Sejak dipercaya sebagai konsultan hukum inilah, kehidupan Gempar berubah seratus persen, ibarat siang dan malam. Kini selain punya beberapa rumah di Jakarta, ia pun punya dua mobil yang cukup berkelas, Mercedes Benz dan Hyundai tahun terakhir.
Seringnya Gempar muncul di berbagai televisi saat pelengseran rezim Orde Baru tempo hari, membuat ibunya yang menonton acara tersebut di Manado ketar ketir. Spontan, di penghujung tahun 1998, ibunya menyuruh Gempar pulang ke Manado. Karena kesibukan kerja, Gempar baru bisa pulang, Februari 1999. Begitu masuk ke rumahnya, Gempar terkejut, menyaksikan foto-foto Bung Karno dan ibunya terpajang di ruang tamu. “Ada apa ini ?” tanya Gempar. Sang ibu diam saja, bahkan menoleh pun tidak.
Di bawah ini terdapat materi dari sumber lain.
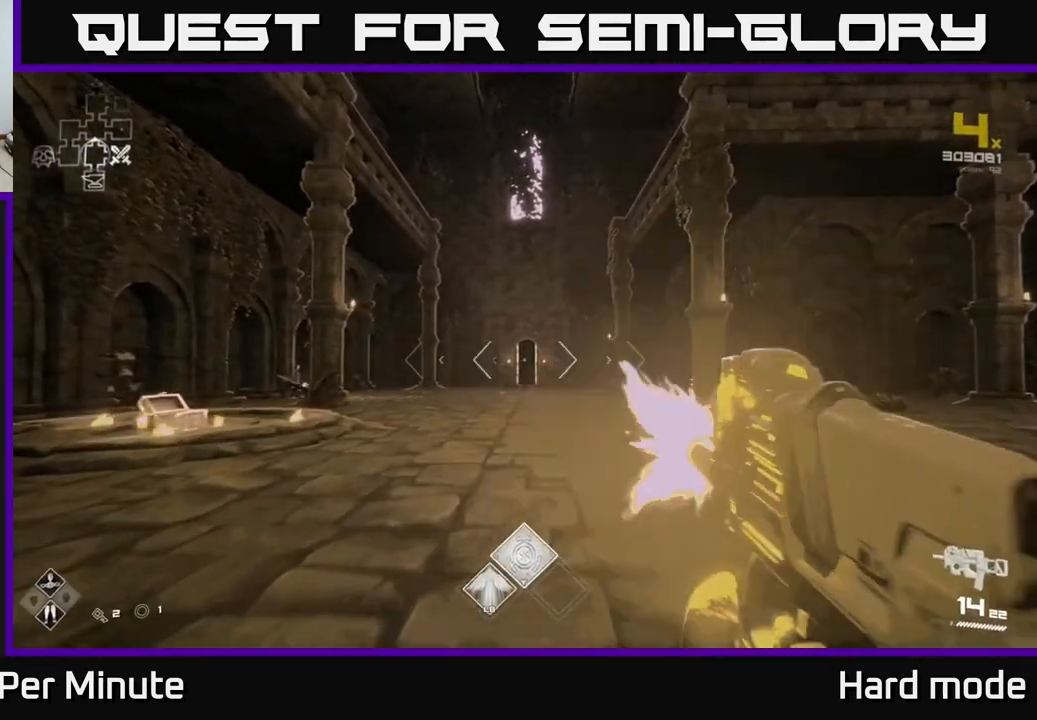
{"buttons": ["R1"], "left_stick": "up", "right_stick": "center", "events": [[183, "R1", "down"], [317, "R1", "up"], [467, "R1", "down"]]}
Pertanyaan itu dilontarkan Gempar hampir 3 kali. Ibunya tetap bungkam. Hingga akhirnya habis makan malam, sang ibu memanggil anaknya ke beranda depan. Di sanalah ibunya langsung bicara: “Kamu adalah anak Bung Karno.”
Spontan Gempar mencubiti tangan, pipi dan bagian lain badannya untuk memastikan ia dalam keadaan sadar, tidak bermimpi.” Saya goyang-goyang tubuh Mami, memastikan Mami dalam keadaan sadar,” ungkap Gempar. “Mami sadar,” ujar ibunya sambil membuka dokumen asli pernikahannya dengan Bung Karno yang disimpannya dalam sebuah kopor besi selama puluhan tahun.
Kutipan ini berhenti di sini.